When you repeat the listing below, keep every word exactly and leave out each picture.

• _DATA PROVIDED_:
****************************************

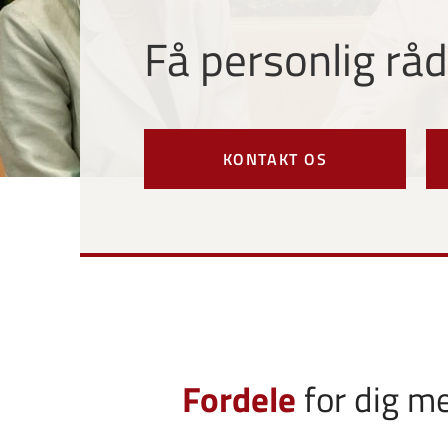
Få personlig rå
KONTAKT OS
Fordele
for dig m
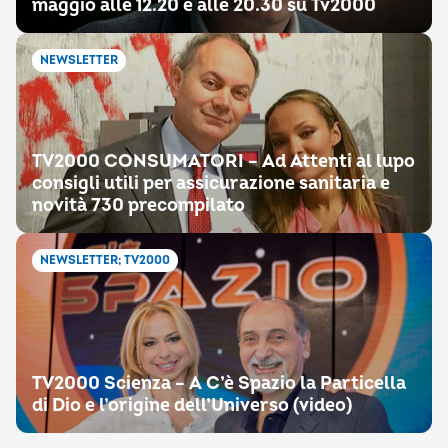
maggio alle 12.20 e alle 20.30 su Tv2000
NEWSLETTER
TV2000 CONSUMATORI – Ad Attenti al lupo
consigli utili per assicurazione sanitaria e
novità 730 precompilato
NEWSLETTER; TV2000
TV2000 Scienza – A C’è Spazio la Particella
di Dio e l’origine dell’Universo (video)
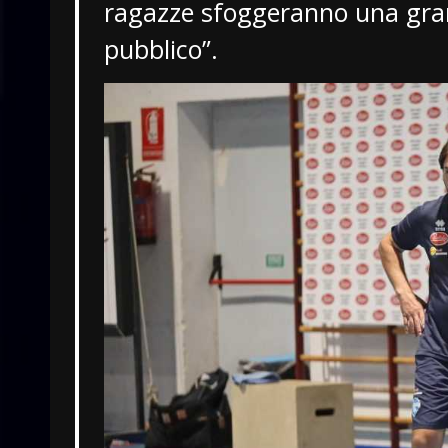
ragazze sfoggeranno una gran
pubblico”.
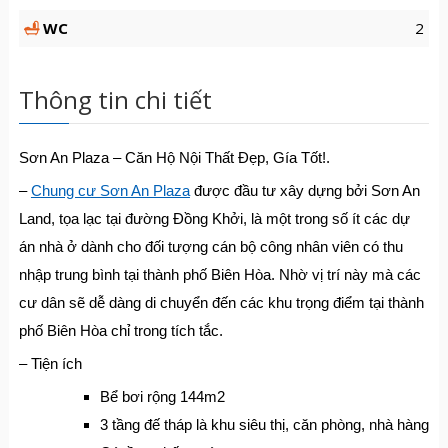
WC
2
Thông tin chi tiết
Sơn An Plaza – Căn Hộ Nội Thất Đẹp, Gía Tốt!.
–
Chung cư Sơn An Plaza
được đầu tư xây dựng bởi Sơn An
Land, tọa lạc tại đường Đồng Khởi, là một trong số ít các dự
án nhà ở dành cho đối tượng cán bộ công nhân viên có thu
nhập trung bình tại thành phố Biên Hòa. Nhờ vị trí này mà các
cư dân sẽ dễ dàng di chuyển đến các khu trọng điểm tại thành
phố Biên Hòa chỉ trong tích tắc.
– Tiện ích
Bể bơi rộng 144m2
3 tầng đế tháp là khu siêu thị, căn phòng, nhà hàng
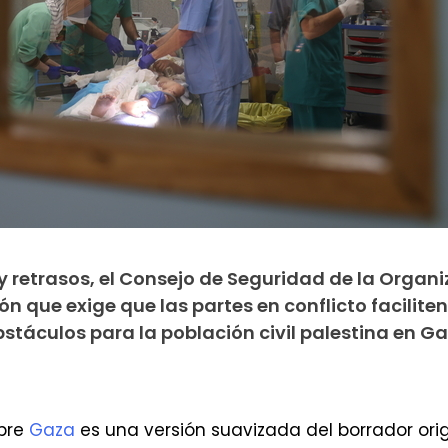
 retrasos, el Consejo de Seguridad de la Organi
n que exige que las partes en conflicto faciliten
stáculos para la población civil palestina en Ga
obre
Gaza
es una versión suavizada del borrador ori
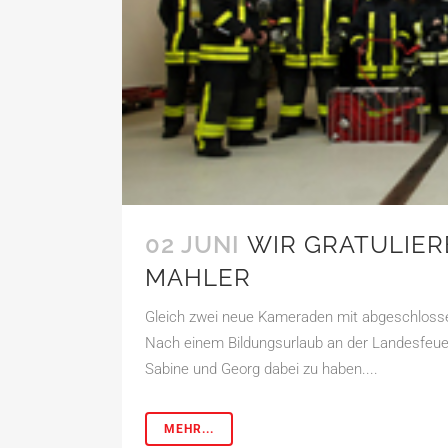
02 JUNI
WIR GRATULIER
MAHLER
Gleich zwei neue Kameraden mit abgeschlos
Nach einem Bildungsurlaub an der Landesfeuerw
Sabine und Georg dabei zu haben....
MEHR...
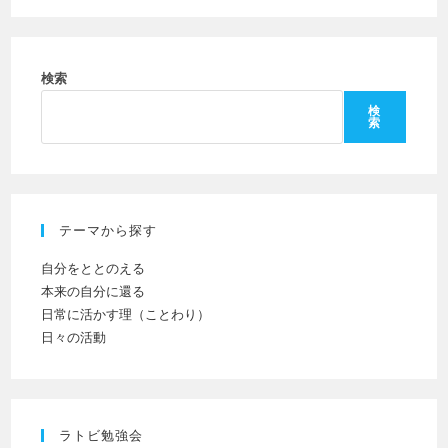
し
ー
コ
て
名
メ
く
を
ン
だ
検索
入
ト
さ
力
検
索
い。
し
(任
て
意)
く
だ
テーマから探す
さ
い
自分をととのえる
本来の自分に還る
日常に活かす理（ことわり）
日々の活動
ラトビ勉強会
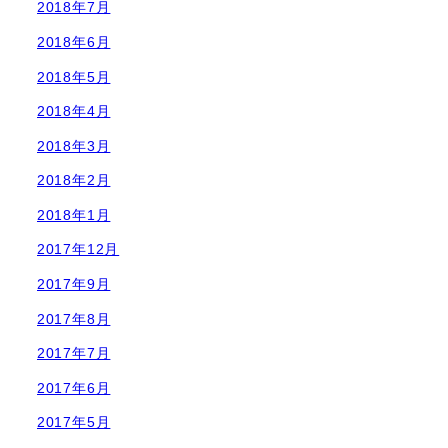
2018年7月
2018年6月
2018年5月
2018年4月
2018年3月
2018年2月
2018年1月
2017年12月
2017年9月
2017年8月
2017年7月
2017年6月
2017年5月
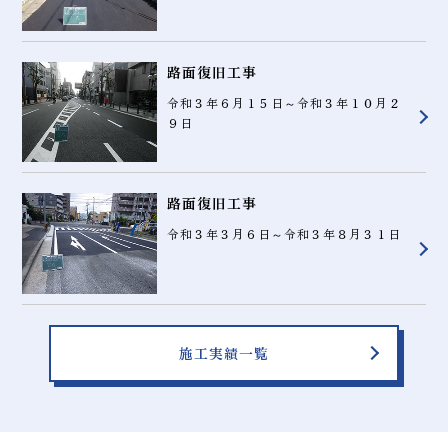
路面復旧工事
令和３年６月１５日～令和３年１０月２
９日
路面復旧工事
令和３年３月６日～令和３年８月３１日
施工実績一覧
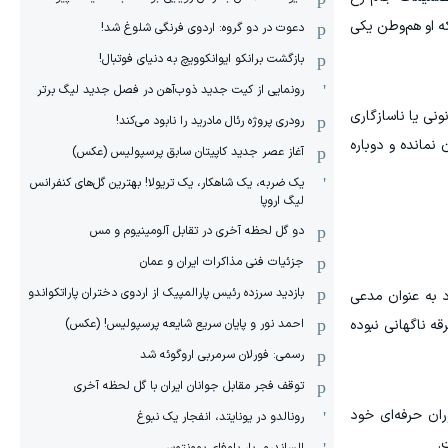
که او هم‌وطن یکی
دعوت در دو گروه: اردوی فرنگی شلوغ شد!
بازگشت برانکو ایوانکوویچ به دنیای فوتبال!
رونمایی از کیت جدید ذوب‌آهن در فصل جدید لیگ برتر
ونی یا ناسازگاری
رودری پروژه رئال مادرید را نابود می‌کند!
 نمانده و دوباره
آغاز عصر جدید کاپیتان سابق پرسپولیس (عکس)
یک ضربه، یک شاهکار، یک تریولا! بهترین گل‌های کنفرانس
لیگ اروپا
دو گل لحظه آخری در تقابل آلومینیوم و مس
جزئیات فنی مذاکرات ایران و عمان
بازدید سرزده رئیس پارالمپیک از اردوی دختران پاراتکواندو
د به عنوان مدعی
احمد نور و پایان سریع شایعه پرسپولیس! (عکس)
 است، در حالی که مراکش بار دیگر ثابت می‌کند عملکرد تاریخی‌اش در قطر ۲۰۲۲ یک جرقه ناگهانی نبوده
رسمی: فورلان سرمربی اروگوئه شد
توقف فجر مقابل جوانان ایران با گل لحظه آخری
ران حرفه‌ای خود
رونالدو در یونایتد، انفجار یک نبوغ
.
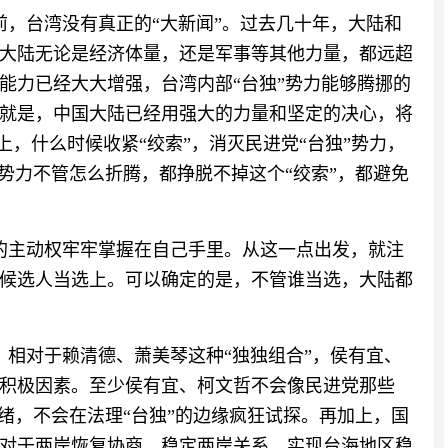
前，台湾没有真正的“大新闻”。过去几十年，大陆和
大陆无论是经济体量，还是军事等其他力量，都远超
能力已经大大增强，台湾内部“台独”势力能够腾挪的
就是，中国大陆已经用强大的力量和坚定的决心，将
上，什么时候收紧“绞索”，消灭民进党“台独”势力，
势力不管怎么折腾，都挣脱不掉这个“绞索”，都避免
的主动权牢牢掌握在自己手里。从这一点出发，就注
候选人当选上。可以确定的是，不管谁当选，大陆都
，相对于赖清德、萧美琴这种“独独组合”，侯有宜、
积极因素。至少侯有宜、柯文哲不会像民进党那些
绪，不会在法理“台独”的边缘疯狂试探。再加上，国
对于两岸恢复协商、稳定两岸关系、实现台海地区稳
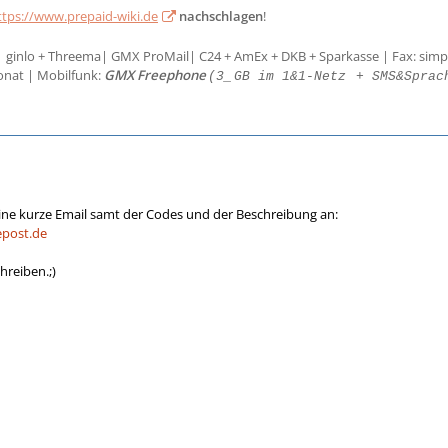
ttps://www.prepaid-wiki.de
nachschlagen
!
| ginlo + Threema| GMX ProMail| C24 + AmEx + DKB + Sparkasse | Fax: simp
onat | Mobilfunk:
GMX Freephone
(3_
GB im 1&1-Netz
+ SMS&Sprac
ine kurze Email samt der Codes und der Beschreibung an:
post.de
hreiben.;)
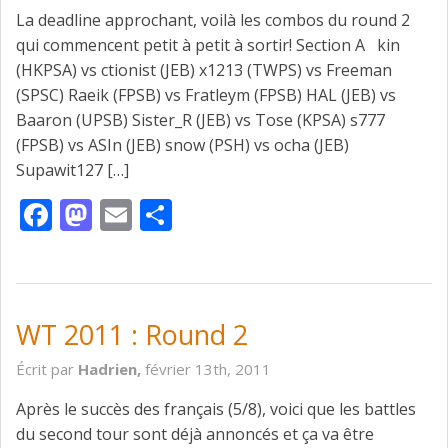
La deadline approchant, voilà les combos du round 2
qui commencent petit à petit à sortir! Section A kin
(HKPSA) vs ctionist (JEB) x1213 (TWPS) vs Freeman
(SPSC) Raeik (FPSB) vs Fratleym (FPSB) HAL (JEB) vs
Baaron (UPSB) Sister_R (JEB) vs Tose (KPSA) s777
(FPSB) vs ASIn (JEB) snow (PSH) vs ocha (JEB)
Supawit127 […]
Facebook
Mastodon
Email
Partager
WT 2011 : Round 2
Écrit par
Hadrien,
février 13th, 2011
Après le succès des français (5/8), voici que les battles
du second tour sont déjà annoncés et ça va être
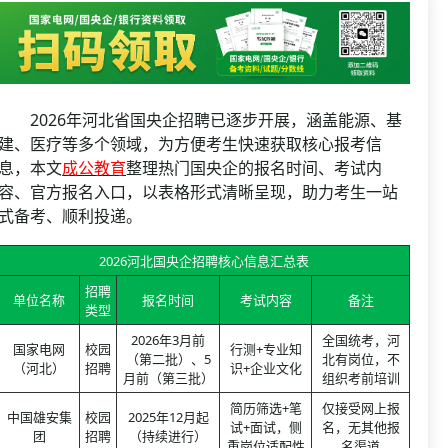
资格复审
国企/银行考试
面试补录
历年真题
公务员课程
2026年河北省国央企招聘已逐步开展，涵盖能源、基
建、医疗等多个领域，为方便考生快速获取核心报考信
息，本文
成公教育
整理热门国央企的报名时间、考试内
容、官方报名入口，以表格形式清晰呈现，助力考生一站
式备考、顺利投递。
2026河北国央企招聘核心信息汇总表
招聘
单位名称
报名时间
考试内容
备注
类型
2026年3月前
全国统考，河
国家电网
校园
行测+专业知
（第二批）、5
北有岗位，不
（河北）
招聘
识+企业文化
月前（第三批）
组织考前培训
简历筛选+笔
仅接受网上报
中国雄安集
校园
2025年12月起
试+面试，侧
名，无其他报
团
招聘
（持续进行）
重岗位适配性
名渠道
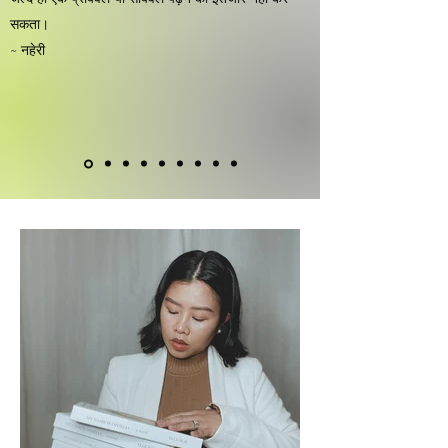
सकता।
~ नहेरी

****************************************

• _ANSWER TO THE EXERCISE_:
Få personlig rå
KONTAKT OS
Fordele
for dig m
maggio alle 12.20 e alle 20.30 su Tv2000
NEWSLETTER
TV2000 CONSUMATORI – Ad Attenti al lupo
consigli utili per assicurazione sanitaria e
novità 730 precompilato
NEWSLETTER; TV2000
TV2000 Scienza – A C’è Spazio la Particella
di Dio e l’origine dell’Universo (video)
ragazze sfoggeranno una gran
pubblico”.
WC
2
Thông tin chi tiết
Sơn An Plaza – Căn Hộ Nội Thất Đẹp, Gía Tốt!.
–
Chung cư Sơn An Plaza
được đầu tư xây dựng bởi Sơn An
Land, tọa lạc tại đường Đồng Khởi, là một trong số ít các dự
án nhà ở dành cho đối tượng cán bộ công nhân viên có thu
nhập trung bình tại thành phố Biên Hòa. Nhờ vị trí này mà các
cư dân sẽ dễ dàng di chuyển đến các khu trọng điểm tại thành
phố Biên Hòa chỉ trong tích tắc.
– Tiện ích
Bể bơi rộng 144m2
3 tầng đế tháp là khu siêu thị, căn phòng, nhà hàng
 retrasos, el Consejo de Seguridad de la Organi
n que exige que las partes en conflicto faciliten
stáculos para la población civil palestina en Ga
obre
Gaza
es una versión suavizada del borrador ori
02 JUNI
WIR GRATULIER
MAHLER
Gleich zwei neue Kameraden mit abgeschlos
Nach einem Bildungsurlaub an der Landesfeuerw
Sabine und Georg dabei zu haben....
MEHR...
し
ー
コ
て
名
メ
く
を
ン
だ
検索
入
ト
さ
力
検
索
い。
し
(任
て
意)
く
だ
テーマから探す
さ
い
自分をととのえる
本来の自分に還る
日常に活かす理（ことわり）
日々の活動
ラトビ勉強会
2018年7月
2018年6月
2018年5月
2018年4月
2018年3月
2018年2月
2018年1月
2017年12月
2017年9月
2017年8月
2017年7月
2017年6月
2017年5月
路面復旧工事
令和３年６月１５日～令和３年１０月２
９日
路面復旧工事
令和３年３月６日～令和３年８月３１日
施工実績一覧
که او هم‌وطن یکی
دعوت در دو گروه: اردوی فرنگی شلوغ شد!
بازگشت برانکو ایوانکوویچ به دنیای فوتبال!
رونمایی از کیت جدید ذوب‌آهن در فصل جدید لیگ برتر
ونی یا ناسازگاری
رودری پروژه رئال مادرید را نابود می‌کند!
 نمانده و دوباره
آغاز عصر جدید کاپیتان سابق پرسپولیس (عکس)
یک ضربه، یک شاهکار، یک تریولا! بهترین گل‌های کنفرانس
لیگ اروپا
دو گل لحظه آخری در تقابل آلومینیوم و مس
جزئیات فنی مذاکرات ایران و عمان
بازدید سرزده رئیس پارالمپیک از اردوی دختران پاراتکواندو
د به عنوان مدعی
احمد نور و پایان سریع شایعه پرسپولیس! (عکس)
 است، در حالی که مراکش بار دیگر ثابت می‌کند عملکرد تاریخی‌اش در قطر ۲۰۲۲ یک جرقه ناگهانی نبوده
رسمی: فورلان سرمربی اروگوئه شد
توقف فجر مقابل جوانان ایران با گل لحظه آخری
ران حرفه‌ای خود
رونالدو در یونایتد، انفجار یک نبوغ
.
前，台湾没有真正的“大新闻”。过去几十年，大陆和
大陆无论是经济体量，还是军事等其他力量，都远超
能力已经大大增强，台湾内部“台独”势力能够腾挪的
就是，中国大陆已经用强大的力量和坚定的决心，将
上，什么时候收紧“绞索”，消灭民进党“台独”势力，
势力不管怎么折腾，都挣脱不掉这个“绞索”，都避免
的主动权牢牢掌握在自己手里。从这一点出发，就注
候选人当选上。可以确定的是，不管谁当选，大陆都
，相对于赖清德、萧美琴这种“独独组合”，侯有宜、
积极因素。至少侯有宜、柯文哲不会像民进党那些
绪，不会在法理“台独”的边缘疯狂试探。再加上，国
对于两岸恢复协商、稳定两岸关系、实现台海地区稳
ttps://www.prepaid-wiki.de
nachschlagen
!
| ginlo + Threema| GMX ProMail| C24 + AmEx + DKB + Sparkasse | Fax: simp
onat | Mobilfunk:
GMX Freephone
(3_
GB im 1&1-Netz
+ SMS&Sprac
ine kurze Email samt der Codes und der Beschreibung an:
post.de
hreiben.;)
La deadline approchant, voilà les combos du round 2
qui commencent petit à petit à sortir! Section A kin
(HKPSA) vs ctionist (JEB) x1213 (TWPS) vs Freeman
(SPSC) Raeik (FPSB) vs Fratleym (FPSB) HAL (JEB) vs
Baaron (UPSB) Sister_R (JEB) vs Tose (KPSA) s777
(FPSB) vs ASIn (JEB) snow (PSH) vs ocha (JEB)
Supawit127 […]
Facebook
Mastodon
Email
Partager
WT 2011 : Round 2
Écrit par
Hadrien,
février 13th, 2011
Après le succès des français (5/8), voici que les battles
du second tour sont déjà annoncés et ça va être
资格复审
国企/银行考试
面试补录
历年真题
公务员课程
2026年河北省国央企招聘已逐步开展，涵盖能源、基
建、医疗等多个领域，为方便考生快速获取核心报考信
息，本文
成公教育
整理热门国央企的报名时间、考试内
容、官方报名入口，以表格形式清晰呈现，助力考生一站
式备考、顺利投递。
2026河北国央企招聘核心信息汇总表
招聘
单位名称
报名时间
考试内容
备注
类型
2026年3月前
全国统考，河
国家电网
校园
行测+专业知
（第二批）、5
北有岗位，不
（河北）
招聘
识+企业文化
月前（第三批）
组织考前培训
简历筛选+笔
仅接受网上报
中国雄安集
校园
2025年12月起
试+面试，侧
名，无其他报
团
招聘
（持续进行）
重岗位适配性
名渠道
सकता।
~ नहेरी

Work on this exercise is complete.